Im Waldviertel gibt es verschiedene regionale Brauerzeugnisse. Aber welche man davon trinken soll, da sind sich die Waldviertler nicht so einig. In diesem Blogbeitrag erwähne ich nur die Sorten, die ich schon einmal getrunken habe und erhebe keinen Anspruch auf Vollständigkeit. Falls Sie liebeR LeserIn eine Bierbrauerei besitzen und sich vernachlässigt fühlen, kann ich Sie gerne im nächsten Beitrag für viel Geld oder zwei Kisten Bier erwähnen.
Eine lange Tradition haben auf jeden Fall die Schremser, die Zwettler und die Weitraer-Brauerei. Dann gibt es aber noch ein paar kleinere Hausbrauereien, wie z. B. in Vitis, wo Xandl Bräu hergestellt wird.
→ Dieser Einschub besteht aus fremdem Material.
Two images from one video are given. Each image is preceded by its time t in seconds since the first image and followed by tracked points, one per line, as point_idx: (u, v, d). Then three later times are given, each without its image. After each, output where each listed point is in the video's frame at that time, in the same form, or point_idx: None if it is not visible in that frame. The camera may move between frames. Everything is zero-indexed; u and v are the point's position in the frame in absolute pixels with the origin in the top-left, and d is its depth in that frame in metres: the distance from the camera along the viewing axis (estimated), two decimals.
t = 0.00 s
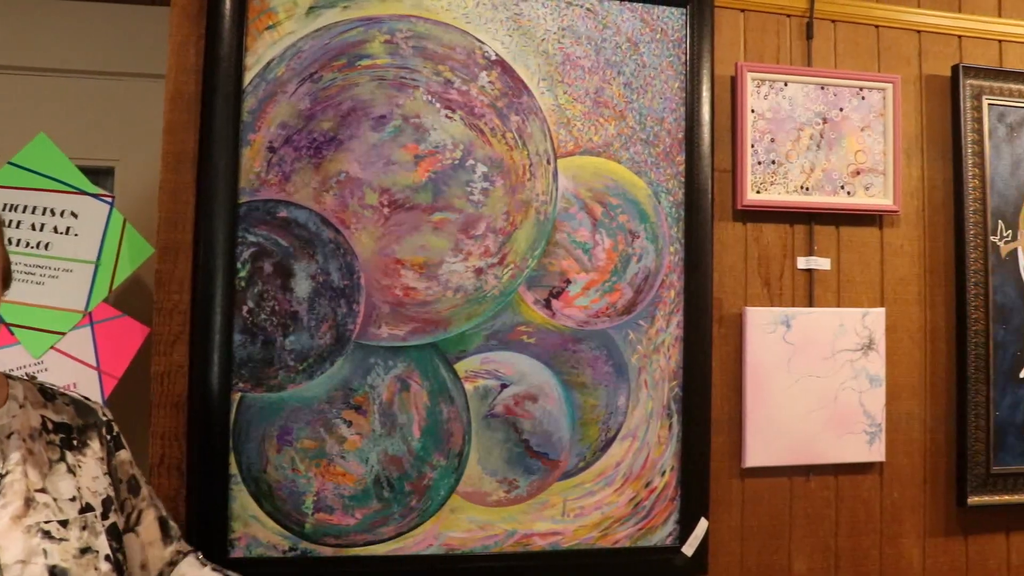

Weit im Sauf-Diskurs verbreitet sind die Biersorten Schremser und Zwettler. Denn über diese beiden wird ständig diskutiert. Herbert hat mich schon in den ersten Wochen unserer Beziehung darauf hingewiesen, dass Schremser richtiges Bier ist und Zwettler kein richtiges Bier ist. Als naive Wienerin habe ich mich im Bezirk Gmünd immer daran gehalten, dies brav nachzusagen, damit es nicht peinlich wird. Allerdings ist es doch nicht so einfach: Denn 50% der Waldviertler Bevölkerung behauptet das Gegenteil: Also Schremser Bier ist kein Bier, Zwettler Bier ist richtiges Bier. Die Beziehung der Waldviertler BiertrinkerInnen zu ihrem Gesöff erinnert damit stark an die österreichische Politik. Wenn man ein Zwettler Bier neben ein Schremser Bier stellt, so ist das ähnlich, wie alle Versuche eine rot-schwarze Koalition im letzten Jahrzehnt, die ja nicht umsonst gescheitert ist. Denn sie vertragen sich einfach nicht und sie kommen auch nach langen Diskussionen zu keinem Schluss, was jetzt stimmt und was nicht.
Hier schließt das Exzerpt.